Another important number is average days on the market. "An agent whose days-on-market average is 35 or less also is doing a great job," Kelly said.
Technology. Because nearly 8 out of 10 buyers start their home searches online, today's marketing is more than just sticking a sign in the front yard. Technology is essential for word-of-mouth advertising and viral media campaigns, said Florida agent Catanese. Can your agent prepare a YouTube video? Can he or she respond in an instant?
Check the agent's online presence, advised Ines Hegedus-Garcia of Majestic Properties in Miami.

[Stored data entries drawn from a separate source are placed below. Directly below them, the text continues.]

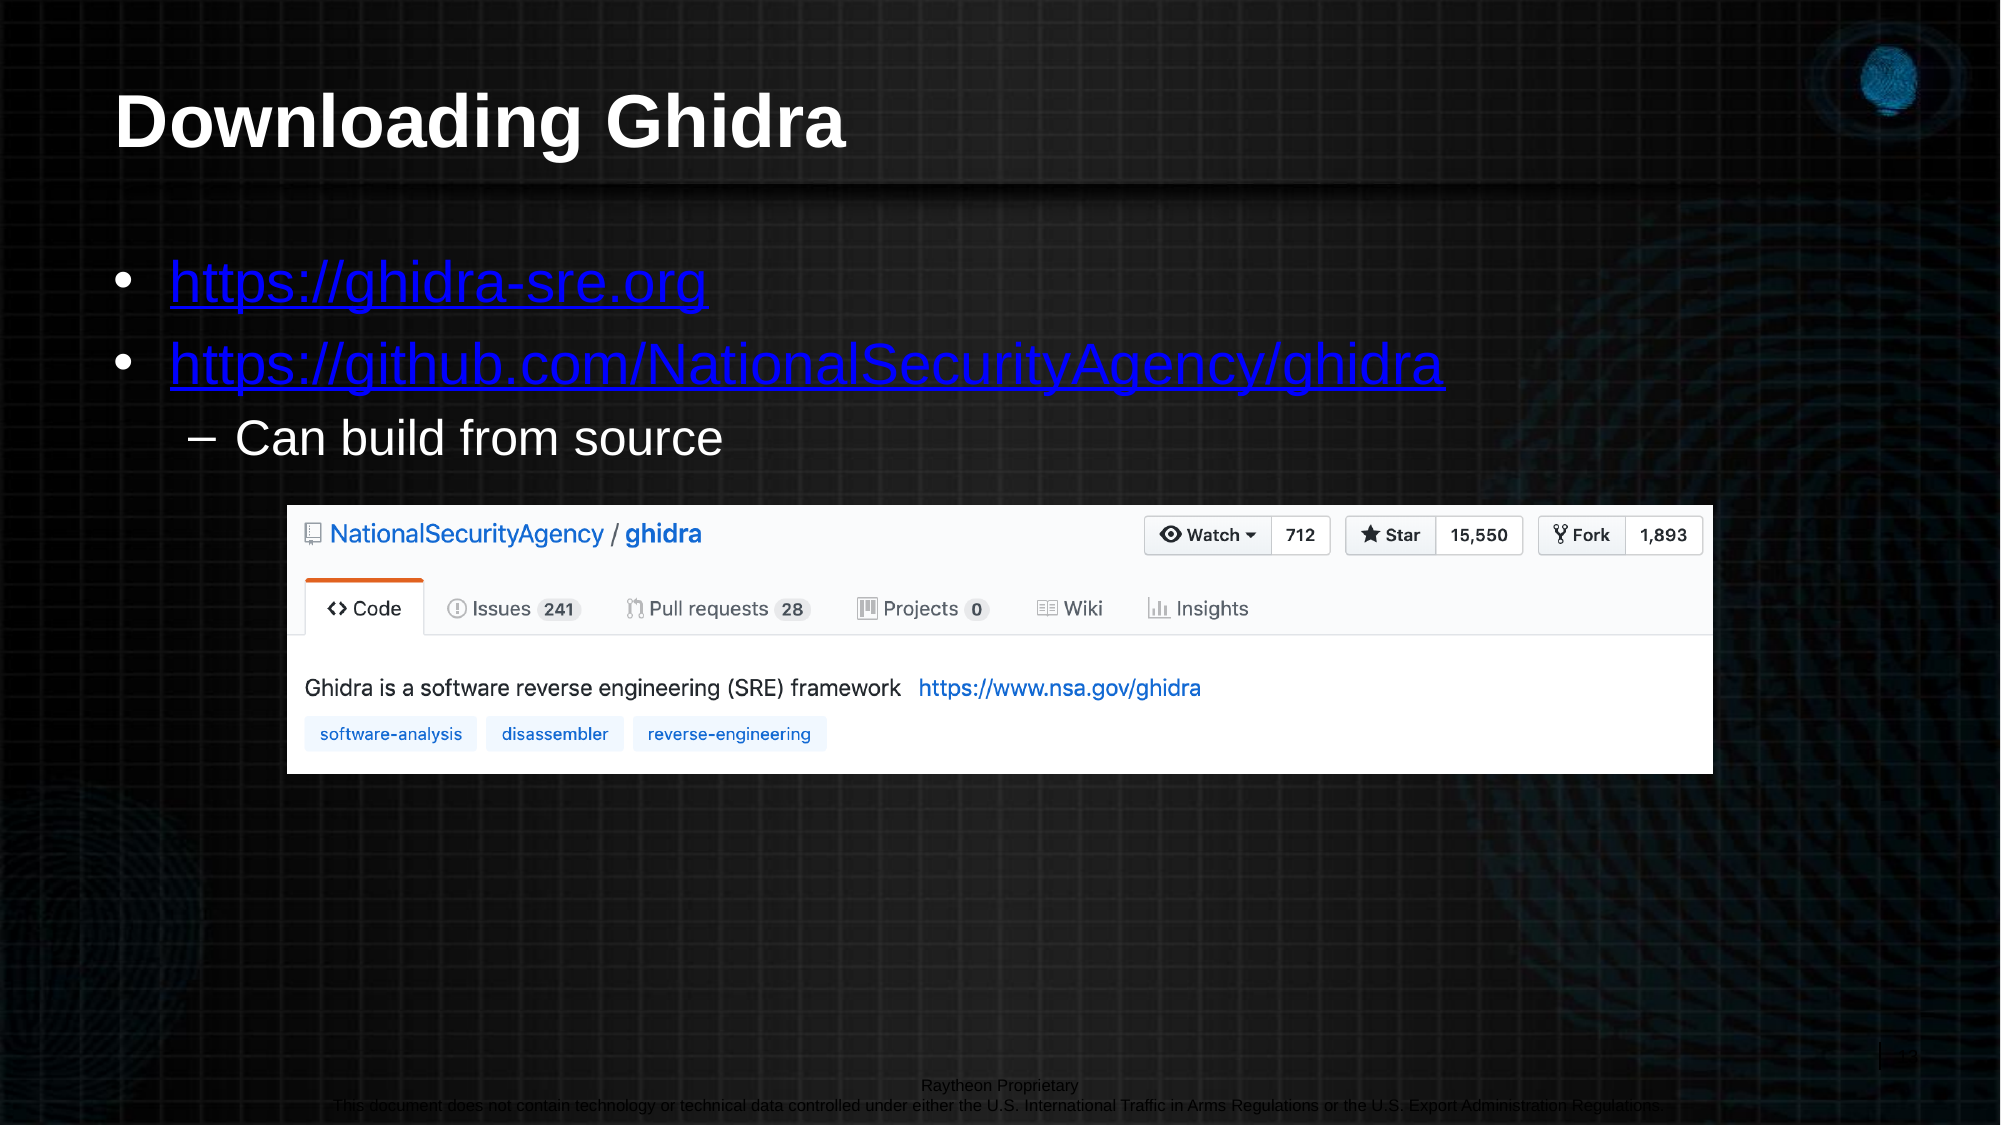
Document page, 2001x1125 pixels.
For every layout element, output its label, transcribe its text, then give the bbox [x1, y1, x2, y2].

picture [0, 0, 2001, 1125]
text_box Raytheon Proprietary This document does not contain technology or technical data controlled under either the U.S. International Traffic in Arms Regulations or the U.S. Export Administration Regulations. [315, 1067, 1685, 1123]
title Downloading Ghidra [99, 24, 1900, 212]
list https://ghidra-sre.org https://github.com/NationalSecurityAgency/ghidra Can build from source [98, 236, 1899, 1100]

An agent who knows how to market himself should also be able to market properties, she said.
Photography. Pictures are "the language of real estate, yet most agents' look like they were taking pictures while drunk with a cellphone," said Hanoud in Florida. "The level of detail needed for good photography is usually indicative of an agent's attention to detail throughout the process."
Listening skills. "I want (agents) to answer my questions clearly and be able to explain the process of buying and selling," said Teri Andrews-Murch of Lyon Real Estate in Auburn, Calif.
Asked Barry Sulpor of Shorewood Realtors in Manhattan Beach, Calif.: "Do you get a strong feeling that this is an agent who will listen to your needs?"